◆ BRIEF: How many lines of these records hold the string "Care"? Reply with the number alone.
(SOURCE DATA begins)
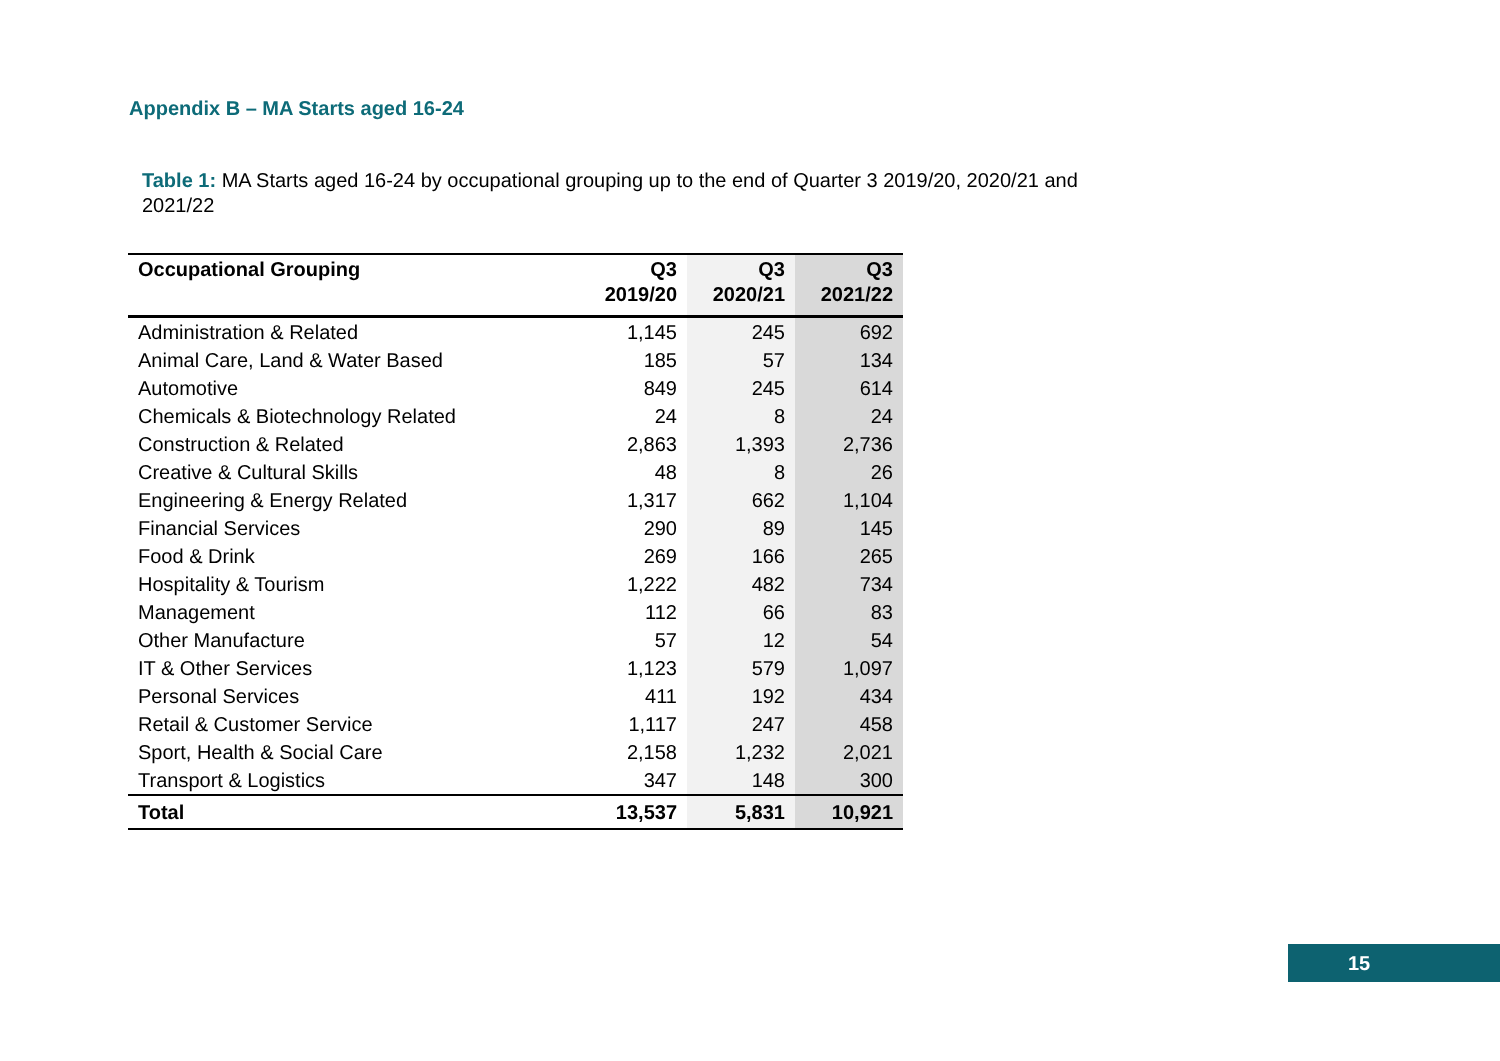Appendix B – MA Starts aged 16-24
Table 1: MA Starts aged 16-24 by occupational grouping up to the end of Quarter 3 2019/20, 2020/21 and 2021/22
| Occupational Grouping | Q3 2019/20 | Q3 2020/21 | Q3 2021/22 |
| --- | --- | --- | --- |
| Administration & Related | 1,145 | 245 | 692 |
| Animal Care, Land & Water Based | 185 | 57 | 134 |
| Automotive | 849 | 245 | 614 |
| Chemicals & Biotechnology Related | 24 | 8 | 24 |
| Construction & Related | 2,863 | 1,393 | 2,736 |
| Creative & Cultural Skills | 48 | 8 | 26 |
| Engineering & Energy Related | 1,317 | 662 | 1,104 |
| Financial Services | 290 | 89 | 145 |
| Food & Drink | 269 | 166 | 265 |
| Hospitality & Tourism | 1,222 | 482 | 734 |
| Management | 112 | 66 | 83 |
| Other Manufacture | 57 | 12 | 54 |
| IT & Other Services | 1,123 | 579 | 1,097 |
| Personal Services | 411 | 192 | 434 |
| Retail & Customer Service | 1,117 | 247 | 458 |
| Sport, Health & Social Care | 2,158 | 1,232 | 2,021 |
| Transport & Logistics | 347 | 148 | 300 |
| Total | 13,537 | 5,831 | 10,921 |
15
(SOURCE DATA ends)
(SOURCE DATA begins)
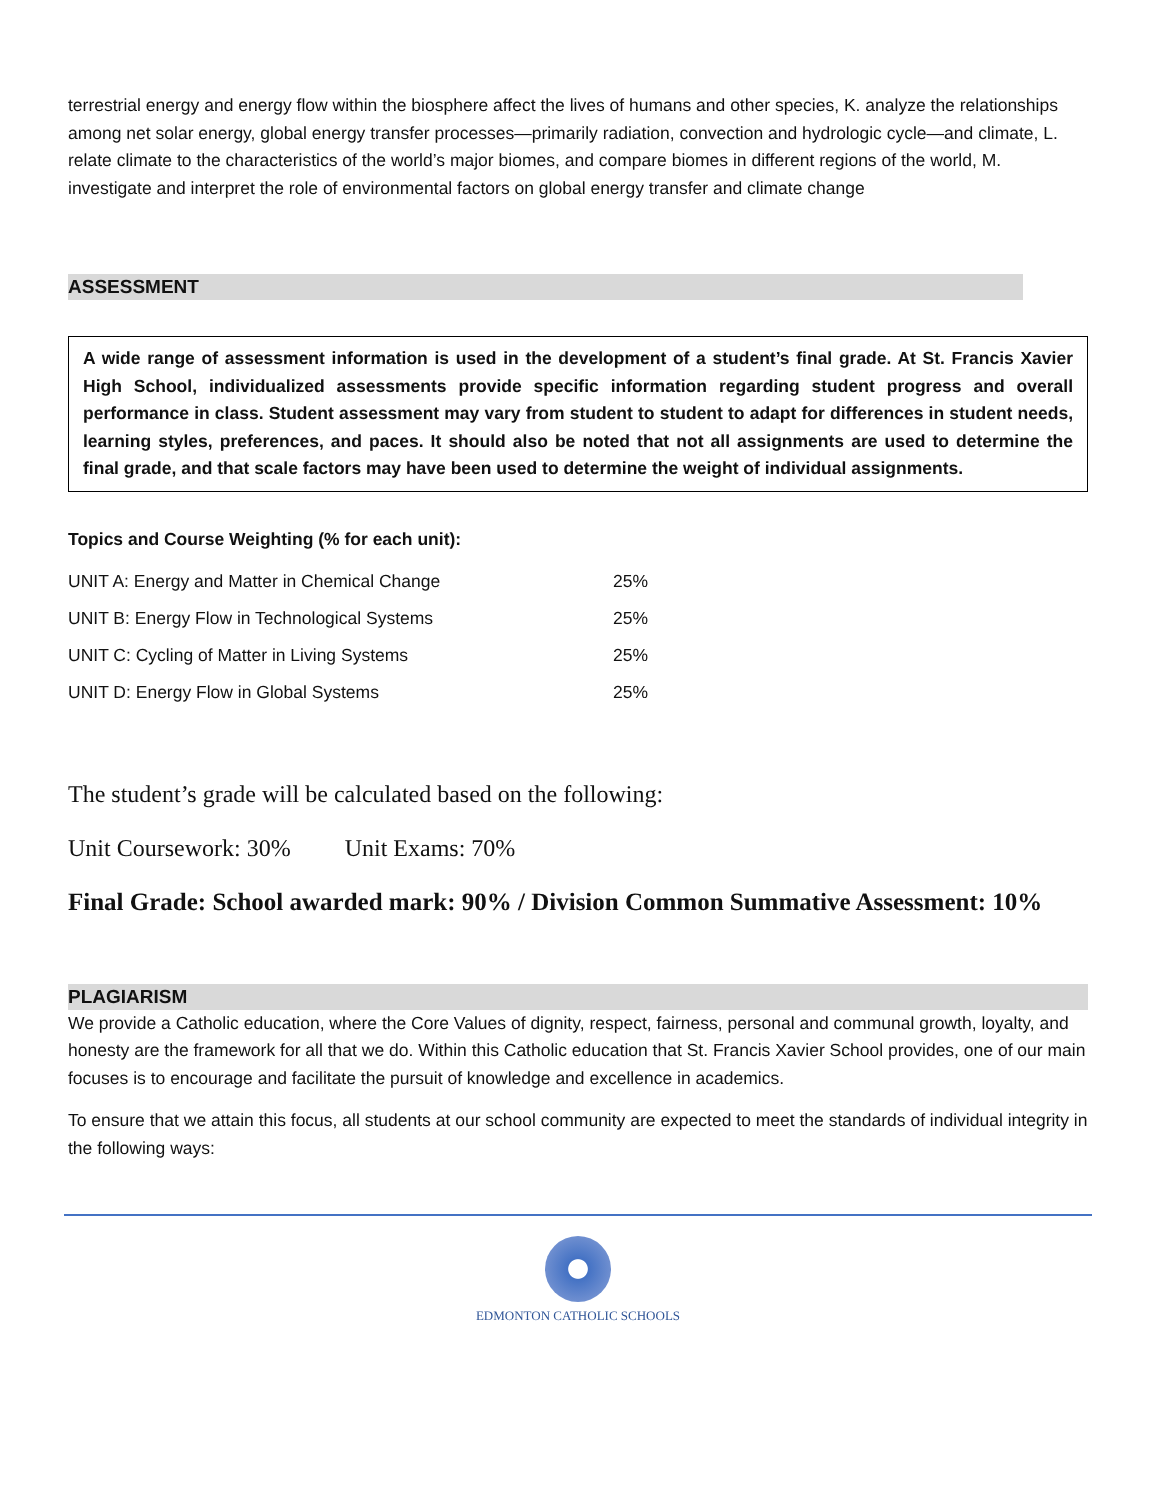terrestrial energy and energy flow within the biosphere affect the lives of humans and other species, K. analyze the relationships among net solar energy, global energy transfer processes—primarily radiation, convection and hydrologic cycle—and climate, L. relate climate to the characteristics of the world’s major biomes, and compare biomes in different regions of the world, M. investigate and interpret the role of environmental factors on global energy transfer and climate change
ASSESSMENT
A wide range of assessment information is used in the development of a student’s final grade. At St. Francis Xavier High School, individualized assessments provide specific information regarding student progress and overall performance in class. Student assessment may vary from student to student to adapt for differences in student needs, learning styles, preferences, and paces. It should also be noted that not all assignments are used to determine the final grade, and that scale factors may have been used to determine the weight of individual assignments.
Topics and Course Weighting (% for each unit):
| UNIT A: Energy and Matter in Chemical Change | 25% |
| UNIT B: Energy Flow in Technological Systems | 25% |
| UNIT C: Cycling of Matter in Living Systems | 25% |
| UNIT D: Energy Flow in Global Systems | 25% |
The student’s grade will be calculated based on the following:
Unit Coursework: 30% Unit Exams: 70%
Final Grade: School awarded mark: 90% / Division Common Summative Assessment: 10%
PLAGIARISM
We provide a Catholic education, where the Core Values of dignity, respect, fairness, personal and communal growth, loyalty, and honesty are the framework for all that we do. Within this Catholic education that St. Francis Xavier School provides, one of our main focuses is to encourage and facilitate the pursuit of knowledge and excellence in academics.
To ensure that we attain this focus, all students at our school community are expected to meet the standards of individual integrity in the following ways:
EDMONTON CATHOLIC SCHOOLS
(SOURCE DATA ends)
(SOURCE DATA begins)
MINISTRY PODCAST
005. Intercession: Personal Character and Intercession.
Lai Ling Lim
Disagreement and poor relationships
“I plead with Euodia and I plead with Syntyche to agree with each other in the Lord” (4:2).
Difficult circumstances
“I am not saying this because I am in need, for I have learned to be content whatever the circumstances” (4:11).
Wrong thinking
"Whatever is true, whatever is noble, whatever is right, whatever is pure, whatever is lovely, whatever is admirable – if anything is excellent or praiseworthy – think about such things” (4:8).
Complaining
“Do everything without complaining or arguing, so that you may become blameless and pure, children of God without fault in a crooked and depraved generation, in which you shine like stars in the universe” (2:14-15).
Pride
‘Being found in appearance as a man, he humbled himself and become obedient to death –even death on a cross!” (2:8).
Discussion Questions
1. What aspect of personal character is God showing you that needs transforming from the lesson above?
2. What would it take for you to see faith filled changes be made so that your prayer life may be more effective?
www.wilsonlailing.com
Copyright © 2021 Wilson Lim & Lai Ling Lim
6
(SOURCE DATA ends)
◆ RESULT BELOW: 2